Druckhaltesystem für stabile Verhältnisse

Ein spezielles Druckhaltesystem gewährleistet eine konstante Druckluftquantität auch bei schwankenden Produktionsauslastungen. Bei Produktionsstillständen, z. B. an Wochenenden, lässt sich die Druckluftanlage dadurch problemlos komplett abschalten.

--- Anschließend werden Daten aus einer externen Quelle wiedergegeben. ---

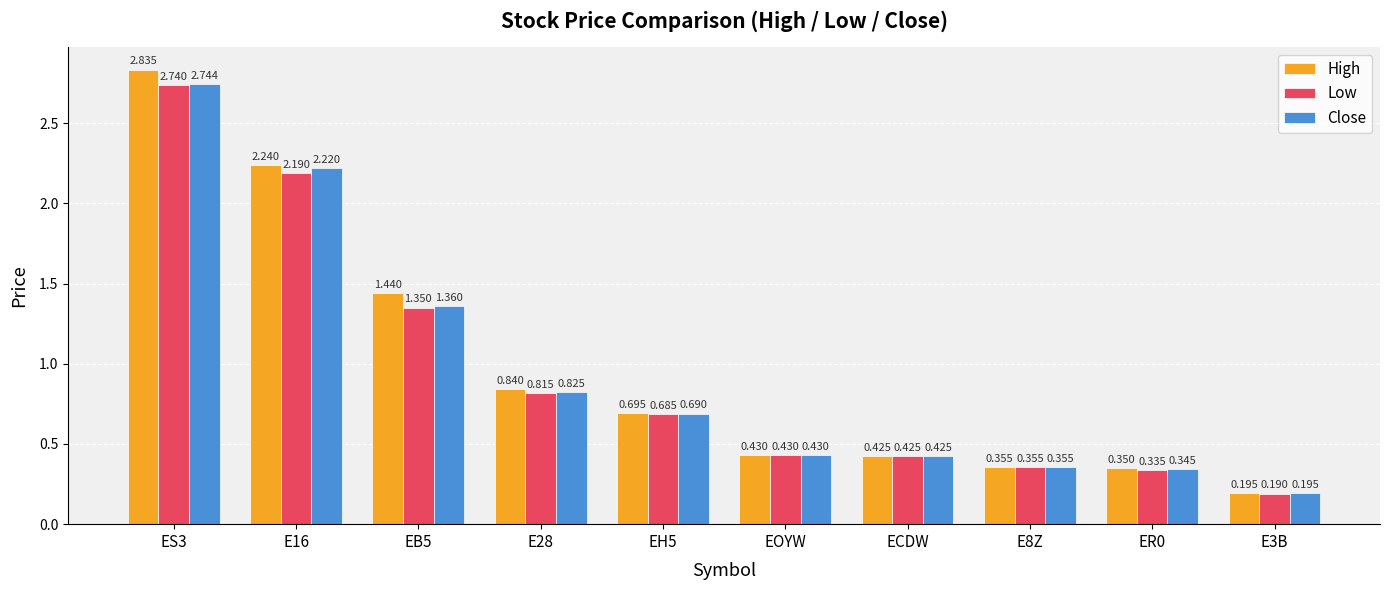

What is the difference between the maximum and minimum values in the Close series?

2.5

Besonders beim Wiederhochfahren der Anlage zeigt sich die konstruktive Perfektion des Druckhaltesystems: Durch vorhandene Leckagen im alten Druckluftnetz im Werk geht der Druck gegen 1 bar. Würde nun die Kompressorenanlage ohne Druckhaltesystem gestartet, hätte der Druckluftkessel einen Druck von etwa 1 bar und die Steuerung gäbe allen Kompressoren den Befehl, Druckluft zu produzieren. Da kein Gegendruck anliegt, arbeiten die Kompressoren dabei gegen einen sehr geringen Druck. Das wiederum hätte zur Folge, dass die Kältetrockner und die Filter sehr stark überströmt würden. Der Kompressor würde nun versuchen, seinen Nenndruck von 7,5 bar zu erreichen und die Luft so stark beschleunigen, dass sie fast Schallgeschwindigkeit erreichte. Dies könnte zu Zerstörungen der Druckluft-Filterelemente führen und den Drucktaupunkt der Kältetrockner nach oben treiben.

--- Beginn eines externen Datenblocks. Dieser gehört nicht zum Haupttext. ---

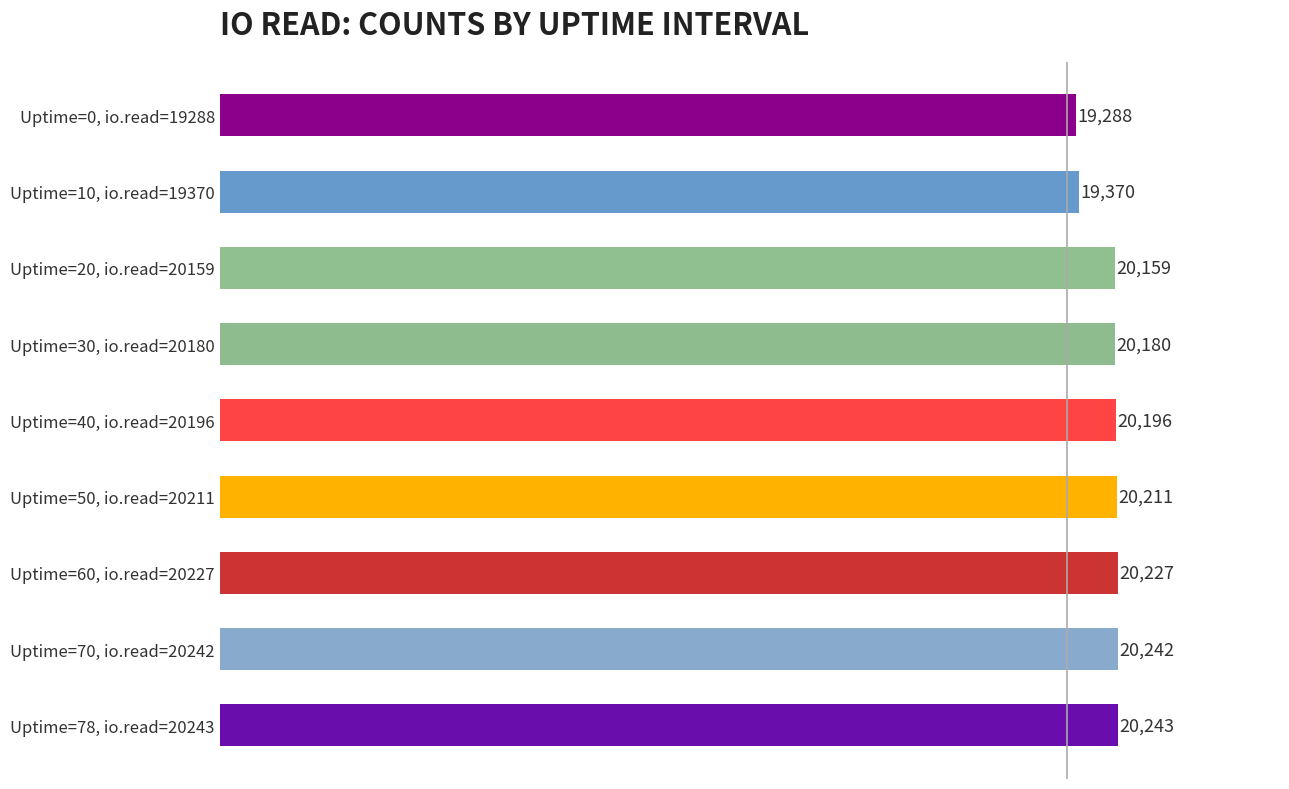

How many categories are shown in the chart?

9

Das Druckhaltesystem nach dem Kessel gewährleistet dagegen, dass der Kesseldruck nicht unter einen Minimalwert absackt. Werden nun nach einem Produktionsstopp die Maschinen langsam gestartet, macht der Kugelhahn nur so weit auf, dass der Kesseldruck nicht unter 6,5 bar fällt. Geht der Druck im Kessel unter 6,5 bar, schließt der Kugelhahn wieder, bis die Kompressoren den Kessel auf maximal 7,5 bar gebracht haben. Die Regelung greift so lange, bis das gesamte Druckluftnetz auf Nenndruck ist.

 

Ergebnisse, die auf der Zunge zergehen

Die Kaeser-Steuerung SAM 4/4 und die Kaeser-Kompressoren sind busfähig, wobei Lutena in Absprache mit Göbber die Fernüberwachung per Modem in Rahmen eines Full-Service-Vertrags übernommen hat. Die gesamte Druckluftanlage wird von einem modernen Drucktaupunkt-Messgerät überwacht. Die Drucktaupunkt-Überwachung, die Kompressoren sowie die Ableiter generieren potentialfreie Störmeldesignale, die auf die Hauptschaltwarte geleitet werden – oder besser: würden.

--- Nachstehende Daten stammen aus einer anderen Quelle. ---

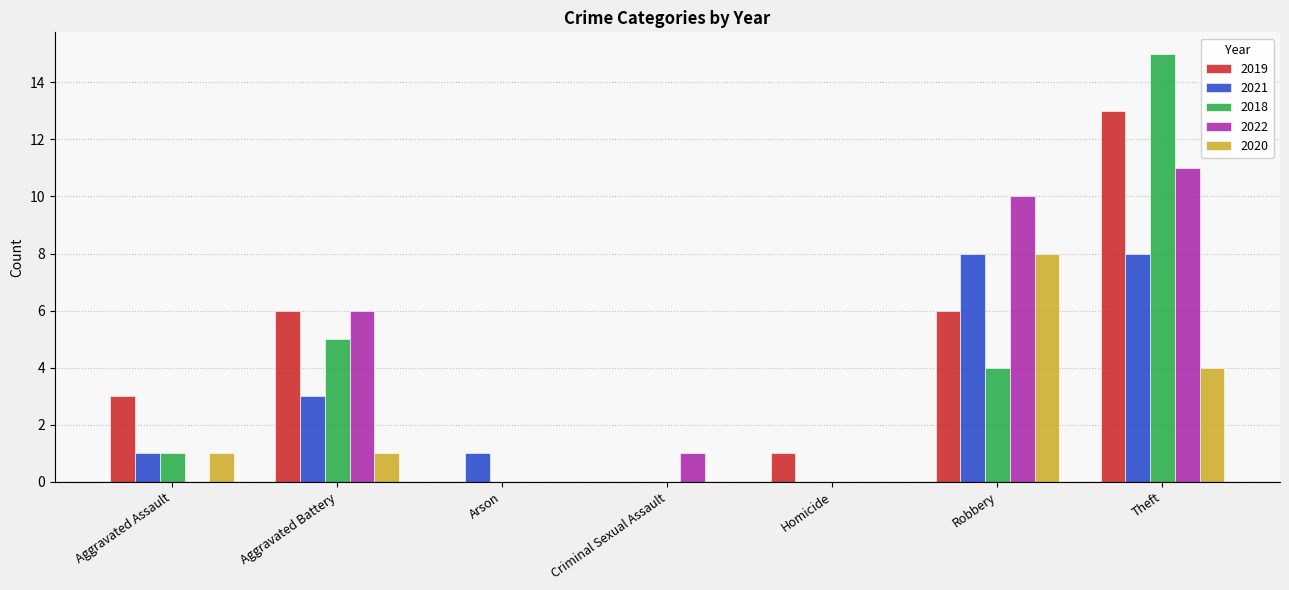

At which category is the sum across all series the highest?

Theft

Denn seit Anlaufen der neuen Druckluftanlage verzeichnete Göbber keine einzige Störung – auch nicht in Teilbereichen. „Wir sind mit der neuen Druckluftanlage sehr zufrieden“, so Göbber-Mitarbeiter Henning Diekmann: „Die Anlage arbeitet absolut wirtschaftlich, der Energieverbrauch wurde reduziert, die Auslastung optimiert. Auch im Hinblick auf die Zusammenarbeit mit Lutena eine wirklich runde Sache“. Kein Wunder also, dass es in der Produktionsleitung von Göbber keine sauren Mienen gibt – ebenso wenig wie an ungezählten Frühstückstischen, an denen man sich Morgen für Morgen auf die süßen Kleinen mit der großen Qualität von Göbber freuen kann.